===== Input data
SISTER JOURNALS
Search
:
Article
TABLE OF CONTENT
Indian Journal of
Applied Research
==========
===== Input data
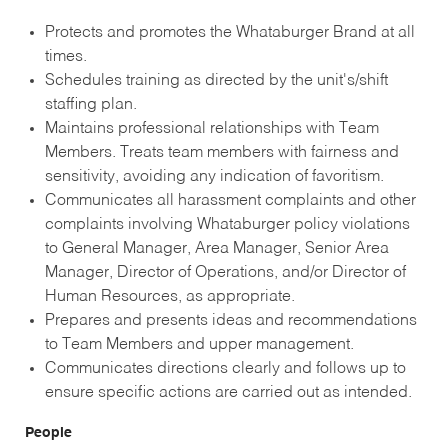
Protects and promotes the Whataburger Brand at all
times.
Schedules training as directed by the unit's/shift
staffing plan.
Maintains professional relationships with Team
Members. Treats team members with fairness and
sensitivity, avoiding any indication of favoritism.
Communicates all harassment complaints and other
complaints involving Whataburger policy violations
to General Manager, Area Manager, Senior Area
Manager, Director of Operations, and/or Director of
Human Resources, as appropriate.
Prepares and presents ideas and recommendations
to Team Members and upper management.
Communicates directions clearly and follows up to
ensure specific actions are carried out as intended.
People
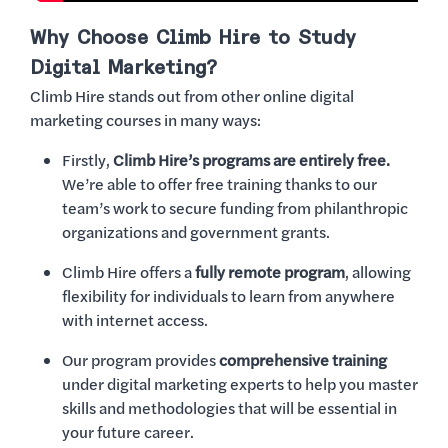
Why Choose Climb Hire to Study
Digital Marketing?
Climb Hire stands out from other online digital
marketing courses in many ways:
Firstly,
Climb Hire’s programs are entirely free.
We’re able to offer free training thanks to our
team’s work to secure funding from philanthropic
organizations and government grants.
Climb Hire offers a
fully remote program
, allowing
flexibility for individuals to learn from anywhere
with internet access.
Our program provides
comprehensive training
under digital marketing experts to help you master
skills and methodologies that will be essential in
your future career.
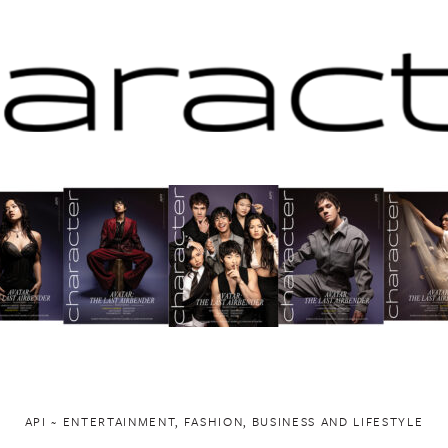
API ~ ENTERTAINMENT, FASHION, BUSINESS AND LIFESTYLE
==========
• Problem: Nothing should appear in the answer except the lines above from the line with "SISTER JOURNALS" through the line with "Applied Research", both included, written out exactly.

• Written response:
SISTER JOURNALS
Search
:
Article
TABLE OF CONTENT
Indian Journal of
Applied Research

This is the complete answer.